I see a day when health insurance companies endorse the cost savings benefits of chiropractic for spinal disorders and include it as a front-line treatment in integrative cost-sharing clinics.
I see growing opportunities for meaningful research that will aim at better understanding how chiropractic care works and how to deliver cost-efficient care in an environment of collegial, patient-centered care.
Q: What are some of the most noteworthy outcomes you have observed from chiropractic care?
Every day, I am taken aback by patient’s reported relief of pain and suffering that result from chiropractic treatment. Although the public thinks of chiropractic as “back doctors” who treat through “spinal adjustments”, many are not aware of the spectrum of chiropractic licensure, training and care. Many people don’t know that we are licensed to provide other hands-on treatments as well as advice on exercise / movement therapies, diet, ergonomics and mindfulness practices, among other care approaches.
Some of my most profound outcomes have centered around care of patients with disabling extremity disorders and headaches. One example that was reported this past month was from an accomplished pianist who needed to give up his musical passion 10 years ago due to disabling elbow pain. He felt that he had exhausted all treatment approaches but gave chiropractic a chance to help. After just 8 soft tissue treatments (Graston Technique), he was able to return to playing 40 minutes of piano every day, without pain! I love hearing my migraine headache patients tell me about how they have not needed rescue medications after beginning care. TMJ pain patients report how chronic pain, locking and dysfunction is relieved through chiropractic.
Q: What are the most important achievements of chiropractic that you have witnessed throughout your career?
- Wilk vs AMA – After a prolonged trial during which the Chester Wilk sued the AMA for conspiring to “Contain and Eliminate” the chiropractic profession, in 1987 Judge Getendanner rendered an opinion that the AMA had violated the Sherman Antitrust Act.

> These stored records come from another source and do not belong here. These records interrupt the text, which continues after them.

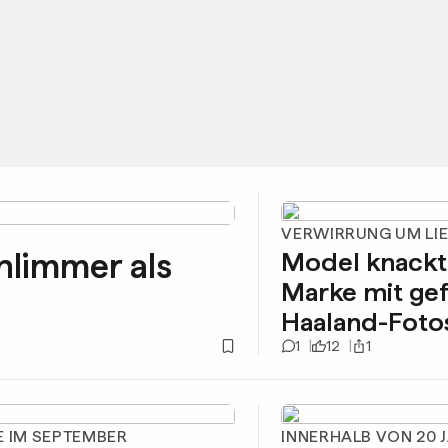
VERWIRRUNG UM LIE
hlimmer als
Model knackt 
Marke mit ge
Haaland-Foto
1
12
1
E IM SEPTEMBER
INNERHALB VON 20 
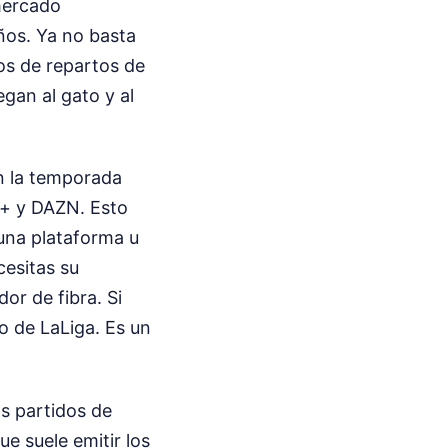
 mercado
ños. Ya no basta
os de repartos de
gan al gato y al
n la temporada
s+ y DAZN. Esto
 una plataforma u
cesitas su
or de fibra. Si
co de LaLiga. Es un
os partidos de
que suele emitir los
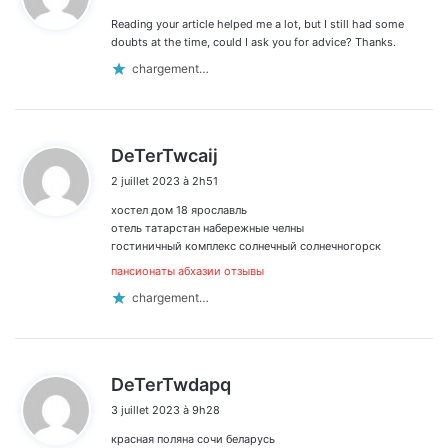
t
Reading your article helped me a lot, but I still had some
:
doubts at the time, could I ask you for advice? Thanks.
chargement…
d
DeTerTwcaij
i
2 juillet 2023 à 2h51
t
хостел дом 18 ярославль
:
отель татарстан набережные челны
гостиничный комплекс солнечный солнечногорск
пансионаты абхазии отзывы
chargement…
d
DeTerTwdapq
i
3 juillet 2023 à 9h28
t
красная поляна сочи беларусь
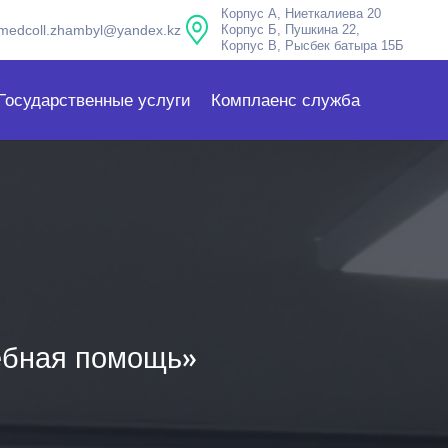
Корпус А, Ниеткалиева 20
medcoll.zhambyl@yandex.kz
Корпус Б, Пушкина 22,
Корпус В, Рысбек батыра 15Б
Государственные услуги
Комплаенс служба
ебная помощь»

This trial uncovered a systematic, multi-modal and extensive effort of the AMA to prevent chiropractors from having access to healthcare, educational and funding resources, with the goal of eliminating the profession. After this ruling was made, chiropractors soon gained access to referrals for medical diagnostics, medical referral networks and resources to help their patients. This decision has fostered chiropractic integration into the healthcare system and was recently published in “Contain and Eliminate”, authored by Howard Wolinsky.

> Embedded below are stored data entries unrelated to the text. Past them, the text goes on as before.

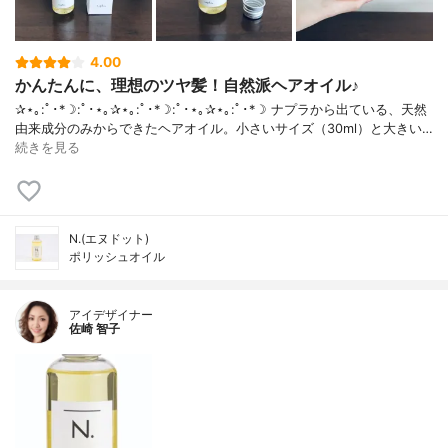
4.00
かんたんに、理想のツヤ髪！自然派ヘアオイル♪
✰⋆｡:ﾟ･*☽:ﾟ･⋆｡✰⋆｡:ﾟ･*☽:ﾟ･⋆｡✰⋆｡:ﾟ･*☽ ナプラから出ている、天然
由来成分のみからできたヘアオイル。小さいサイズ（30ml）と大きい…
続きを見る
N.(エヌドット)
ポリッシュオイル
アイデザイナー
佐崎 智子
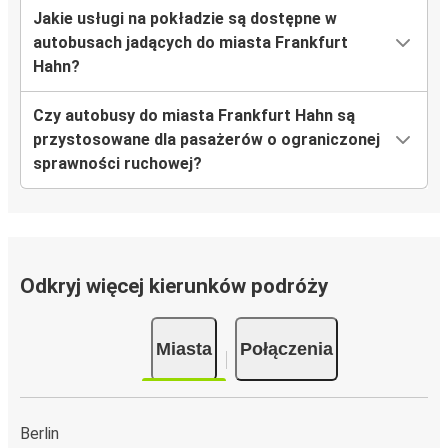
Jakie usługi na pokładzie są dostępne w
autobusach jadących do miasta Frankfurt
Hahn?
Czy autobusy do miasta Frankfurt Hahn są
przystosowane dla pasażerów o ograniczonej
sprawności ruchowej?
Odkryj więcej kierunków podróży
Miasta
Połączenia
Berlin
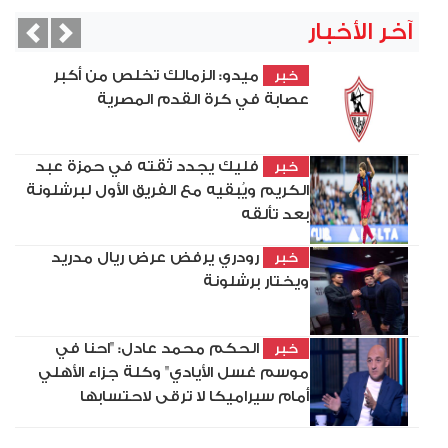
آخر الأخبار
vious
Next
ميدو: الزمالك تخلص من أكبر
خبر
عصابة في كرة القدم المصرية
فليك يجدد ثقته في حمزة عبد
خبر
الكريم ويُبقيه مع الفريق الأول لبرشلونة
بعد تألقه
رودري يرفض عرض ريال مدريد
خبر
ويختار برشلونة
الحكم محمد عادل: "احنا في
خبر
موسم غسل الأيادي" وكلة جزاء الأهلي
أمام سيراميكا لا ترقى لاحتسابها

- Veteran’s Medical Center –U.S. Veterans can now appreciate the benefits of chiropractic in over 200 VAMC facilities. In 1999, Chiropractic become a permanent and growing resource for the Country’s veteran population. Through this program, chiropractic internship and residency programs have been developed to help train the next generation of integrative practitioners; medical and chiropractic.

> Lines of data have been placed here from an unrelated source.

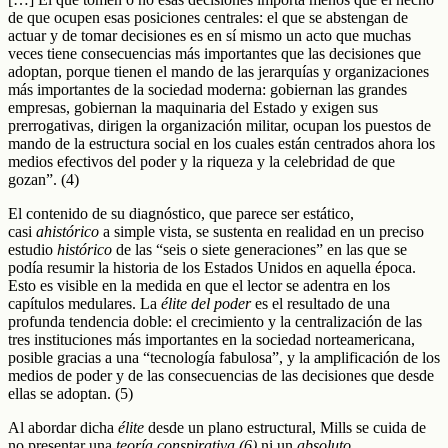
de que ocupen esas posiciones centrales: el que se abstengan de
actuar y de tomar decisiones es en sí mismo un acto que muchas
veces tiene consecuencias más importantes que las decisiones que
adoptan, porque tienen el mando de las jerarquías y organizaciones
más importantes de la sociedad moderna: gobiernan las grandes
empresas, gobiernan la maquinaria del Estado y exigen sus
prerrogativas, dirigen la organización militar, ocupan los puestos de
mando de la estructura social en los cuales están centrados ahora los
medios efectivos del poder y la riqueza y la celebridad de que
gozan”. (4)
El contenido de su diagnóstico, que parece ser estático,
casi
ahistórico
a simple vista, se sustenta en realidad en un preciso
estudio
histórico
de las “seis o siete generaciones” en las que se
podía resumir la historia de los Estados Unidos en aquella época.
Esto es visible en la medida en que el lector se adentra en los
capítulos medulares. La
élite
del poder
es el resultado de una
profunda tendencia doble: el crecimiento y la centralización de las
tres instituciones más importantes en la sociedad norteamericana,
posible gracias a una “tecnología fabulosa”, y la amplificación de los
medios de poder y de las consecuencias de las decisiones que desde
ellas se adoptan. (5)
Al abordar dicha
élite
desde un plano estructural, Mills se cuida de
no presentar una
teoría conspirativa (6)
ni un
absoluto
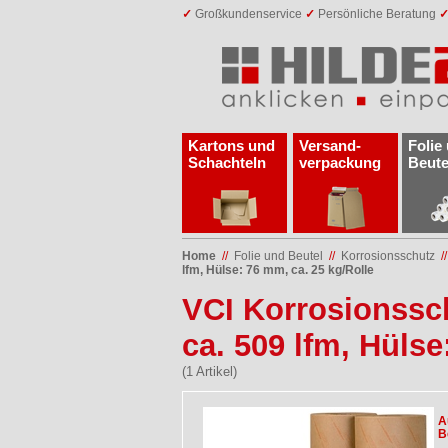
✓
Großkundenservice
✓
Persönliche Beratung
Kartons und
Versand­
Folie
Schachteln
verpackung
Beute
Home
//
Folie und Beutel
//
Korrosionsschutz
/
lfm, Hülse: 76 mm, ca. 25 kg/Rolle
VCI Korrosionssch
ca. 509 lfm, Hülse
(1 Artikel)
A
B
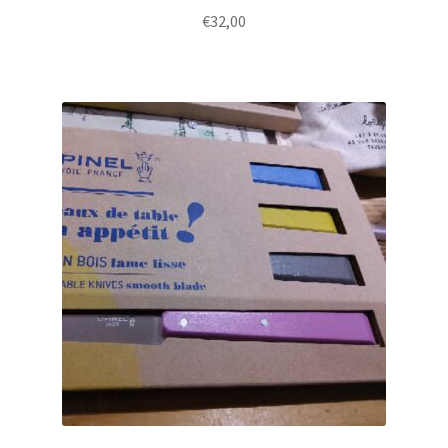
€
32,00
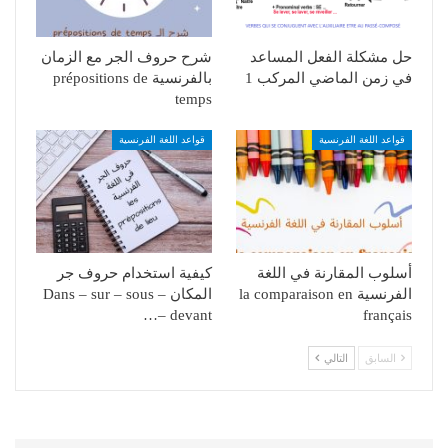
حل مشكلة الفعل المساعد
شرح حروف الجر مع الزمان
في زمن الماضي المركب 1
بالفرنسية prépositions de
temps
قواعد اللغة الفرنسية
قواعد اللغة الفرنسية
أسلوب المقارنة في اللغة
كيفية استخدام حروف جر
الفرنسية la comparaison en
المكان Dans – sur – sous –
devant –…
français
السابق
التالي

- Growing number of hospital-based chiropractors – Chiropractic is slowly becoming an integral part of many hospital institutions. Hospitals such as Lehigh Valley Health Network now employ a dozen chiropractors in attempt to manage the demand for the care. We are seeing similar growth around the country, as public demand and research fuels growth.
- Chiropractic research fellowships at Harvard and Yale – in 2021, for the first time, a chiropractor will begin a research fellowship through the Osher Center for Integrative Medicine and will train with the fellows in the longest standing T32 Integrative Medicine Research Fellowship. A similar program was also funded at Yale Medical School and has a healthcare policy focused agenda. Both fellows received full support through the NCMIC Foundation, Inc.
The chiropractic profession continues to evolve and integrate through education, research and clinical successes. As funding and policy inequities are resolved, integration and patient care quality can further improve.